La tavola rotonda, moderata dal giornalista Marco Damilano, direttore dell’Espresso, ha visto come protagonisti relatori di grande livello: mons. Filippo Santoro, arcivescovo di Taranto, delegato dalla Conferenza Episcopale Italiana per i problemi sociali e del Lavoro, Enrico Letta, economista ed ex premier, Enrico Giovannini, economista ex presidente dell’Istat, fondatore dell’ASVIS (Agenzia per lo sviluppo sostenibile).

Il titolo scelto per l’incontro «Fa’ che non manchi mai il pane e il lavoro- L’impegno per un mondo più giusto» ha dato subito il senso dell’iniziativa stessa, iniziativa che ha trovato il suo fondamento nelle numerose indicazioni da parte del Magistero della Chiesa. In particolare abbiamo tenuto presente la 48° Settimana Sociale dei cattolici italiani tenutasi un anno fa a Cagliari.
La settimana sociale di Cagliari non è stato un convegno astratto, nè un punto di arrivo, ma un punto di partenza per la mobilitazione del “popolo cattolico”, chiamato ad operare una profonda “conversione culturale” allo scopo di trovare risposte ai bisogni urgenti della gente. In quella sede fu proprio lo stesso mons. Santoro a lanciare un forte appello, invitando i cattolici a riprendere la loro “leadership” nel «dibattito pubblico, sociale e politico» facendo leva sul potenziale costituito da tantissime competenze ed esperienze presenti nella comunità ecclesiale italiana e che vanno messe a servizio del “bene comune” e dell’interesse generale, in primis sulla “questione lavoro”. «I problemi economici – afferma il vescovo di Taranto – non sono una nicchia, ma costituiscono l’asse portante della nostra società che, come tale, non può essere lasciato in mano all’attuale modello di sviluppo, non può vedere assenti o insignificanti i cattolici: lavoro, famiglia, scuola, salute, ambiente, migranti, gli ambiti in cui la rilevanza pubblica dei cattolici deve svilupparsi, senza dimenticare mai l’opzione preferenziale per i poveri e l’attività caritativa».

La realizzazione di questo evento, voluto dalla diocesi di Pistoia all’interno de “I linguaggi del divino” è stata indubbiamente una importante occasione per conoscere meglio, avere una lettura più illuminata scaturita dal confronto con esperti qualificati. I temi trattati riferiti ai cambiamenti del mondo del lavoro, alla necessità di rimettere al centro del dibattito politico i temi dell’economia reale e del lavoro, nonché sull’impegno dei cattolici in politica, sono stati di evidente interesse, coinvolgenti e stimolanti in quanto riguardano la vita di tutti noi, il futuro delle nostre comunità.

**Record forniti**
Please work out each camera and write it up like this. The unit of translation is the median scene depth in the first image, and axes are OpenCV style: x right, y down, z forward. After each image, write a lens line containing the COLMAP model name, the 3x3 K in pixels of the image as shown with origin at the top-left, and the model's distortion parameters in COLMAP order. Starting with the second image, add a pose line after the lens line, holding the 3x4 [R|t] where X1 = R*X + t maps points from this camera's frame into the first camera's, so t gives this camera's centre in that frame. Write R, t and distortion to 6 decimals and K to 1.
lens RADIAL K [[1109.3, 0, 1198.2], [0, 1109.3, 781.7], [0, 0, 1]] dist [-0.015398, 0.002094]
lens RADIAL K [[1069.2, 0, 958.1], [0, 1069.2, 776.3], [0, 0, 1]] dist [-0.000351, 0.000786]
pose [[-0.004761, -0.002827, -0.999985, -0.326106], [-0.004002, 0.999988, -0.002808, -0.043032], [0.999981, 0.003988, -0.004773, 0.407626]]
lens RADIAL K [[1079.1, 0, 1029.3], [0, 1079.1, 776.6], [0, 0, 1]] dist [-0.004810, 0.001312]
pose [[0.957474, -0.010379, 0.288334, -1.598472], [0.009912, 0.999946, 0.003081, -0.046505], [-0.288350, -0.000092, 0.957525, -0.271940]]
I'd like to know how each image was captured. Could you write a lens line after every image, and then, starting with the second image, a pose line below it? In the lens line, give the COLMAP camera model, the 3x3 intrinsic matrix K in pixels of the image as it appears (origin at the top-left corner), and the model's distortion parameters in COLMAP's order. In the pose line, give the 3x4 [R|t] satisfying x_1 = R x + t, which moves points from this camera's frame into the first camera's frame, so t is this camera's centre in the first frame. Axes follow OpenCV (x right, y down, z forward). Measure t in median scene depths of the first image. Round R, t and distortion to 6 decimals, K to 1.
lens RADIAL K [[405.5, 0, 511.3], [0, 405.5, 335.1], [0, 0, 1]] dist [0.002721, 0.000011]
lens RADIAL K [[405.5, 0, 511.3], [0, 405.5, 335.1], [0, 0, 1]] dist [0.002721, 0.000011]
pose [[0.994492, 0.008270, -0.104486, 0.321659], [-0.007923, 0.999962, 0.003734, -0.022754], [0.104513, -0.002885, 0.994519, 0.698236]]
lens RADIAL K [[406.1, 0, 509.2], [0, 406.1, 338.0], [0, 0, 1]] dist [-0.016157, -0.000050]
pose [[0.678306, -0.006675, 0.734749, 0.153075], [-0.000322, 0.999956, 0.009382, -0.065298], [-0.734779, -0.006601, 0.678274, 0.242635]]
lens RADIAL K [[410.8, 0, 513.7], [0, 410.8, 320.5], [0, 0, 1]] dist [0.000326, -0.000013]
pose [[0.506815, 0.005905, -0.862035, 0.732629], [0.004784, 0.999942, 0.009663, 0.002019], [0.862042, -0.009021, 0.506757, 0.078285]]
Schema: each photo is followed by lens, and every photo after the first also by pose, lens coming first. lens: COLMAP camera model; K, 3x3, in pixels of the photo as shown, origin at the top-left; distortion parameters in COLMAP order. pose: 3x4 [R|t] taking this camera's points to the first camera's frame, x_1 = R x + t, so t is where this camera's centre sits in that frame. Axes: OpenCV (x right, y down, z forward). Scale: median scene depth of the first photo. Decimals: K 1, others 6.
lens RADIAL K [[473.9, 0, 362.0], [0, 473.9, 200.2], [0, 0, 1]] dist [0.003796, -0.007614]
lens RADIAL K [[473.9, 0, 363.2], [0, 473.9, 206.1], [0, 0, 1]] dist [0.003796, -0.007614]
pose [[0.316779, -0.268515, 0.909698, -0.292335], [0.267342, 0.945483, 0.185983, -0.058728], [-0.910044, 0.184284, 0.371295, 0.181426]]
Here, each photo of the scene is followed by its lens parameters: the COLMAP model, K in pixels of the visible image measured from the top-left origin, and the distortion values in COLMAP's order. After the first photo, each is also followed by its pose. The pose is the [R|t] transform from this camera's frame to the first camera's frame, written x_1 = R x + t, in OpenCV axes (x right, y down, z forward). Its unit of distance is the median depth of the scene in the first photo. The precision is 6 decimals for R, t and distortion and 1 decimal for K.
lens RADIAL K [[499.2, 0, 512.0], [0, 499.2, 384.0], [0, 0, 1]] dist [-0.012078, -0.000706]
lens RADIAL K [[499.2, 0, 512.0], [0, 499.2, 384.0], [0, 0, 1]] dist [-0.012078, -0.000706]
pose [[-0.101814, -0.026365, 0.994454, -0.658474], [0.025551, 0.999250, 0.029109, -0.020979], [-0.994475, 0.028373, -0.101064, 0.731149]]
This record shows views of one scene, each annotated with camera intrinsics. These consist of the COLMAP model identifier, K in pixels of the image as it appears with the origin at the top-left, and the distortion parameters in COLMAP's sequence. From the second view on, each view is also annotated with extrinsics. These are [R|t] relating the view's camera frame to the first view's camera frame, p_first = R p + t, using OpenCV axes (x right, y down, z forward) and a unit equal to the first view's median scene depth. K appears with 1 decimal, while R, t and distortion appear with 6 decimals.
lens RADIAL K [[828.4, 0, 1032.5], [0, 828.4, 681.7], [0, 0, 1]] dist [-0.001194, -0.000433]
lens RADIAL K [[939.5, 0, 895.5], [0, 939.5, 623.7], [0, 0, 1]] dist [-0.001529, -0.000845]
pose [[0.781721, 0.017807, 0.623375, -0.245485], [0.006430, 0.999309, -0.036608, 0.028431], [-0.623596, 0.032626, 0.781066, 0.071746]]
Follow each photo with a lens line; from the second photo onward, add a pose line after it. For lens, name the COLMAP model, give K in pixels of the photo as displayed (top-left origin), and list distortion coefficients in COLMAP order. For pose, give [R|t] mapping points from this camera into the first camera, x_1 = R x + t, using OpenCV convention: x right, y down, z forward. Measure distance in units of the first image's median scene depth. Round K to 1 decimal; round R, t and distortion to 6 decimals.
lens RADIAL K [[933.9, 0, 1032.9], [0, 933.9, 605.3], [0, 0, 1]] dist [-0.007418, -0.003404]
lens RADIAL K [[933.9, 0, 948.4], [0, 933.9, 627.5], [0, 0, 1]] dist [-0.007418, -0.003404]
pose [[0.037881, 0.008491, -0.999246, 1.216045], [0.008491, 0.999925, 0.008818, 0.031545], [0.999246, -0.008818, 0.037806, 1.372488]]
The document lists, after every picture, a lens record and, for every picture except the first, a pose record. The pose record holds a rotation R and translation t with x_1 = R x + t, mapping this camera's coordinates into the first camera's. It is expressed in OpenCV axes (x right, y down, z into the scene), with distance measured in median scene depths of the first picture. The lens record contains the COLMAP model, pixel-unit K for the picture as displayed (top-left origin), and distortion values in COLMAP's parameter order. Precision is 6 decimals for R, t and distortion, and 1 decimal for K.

**Obiettivo del compito**
Ripeti parola per parola il passo dell'estratto della pagina compreso tra "La tavola rotonda, moderata" e "lo sviluppo sostenibile).", entrambi inclusi. Per questo lavoro i record non servono.

**Esercizio svolto**
La tavola rotonda, moderata dal giornalista Marco Damilano, direttore dell’Espresso, ha visto come protagonisti relatori di grande livello: mons. Filippo Santoro, arcivescovo di Taranto, delegato dalla Conferenza Episcopale Italiana per i problemi sociali e del Lavoro, Enrico Letta, economista ed ex premier, Enrico Giovannini, economista ex presidente dell’Istat, fondatore dell’ASVIS (Agenzia per lo sviluppo sostenibile).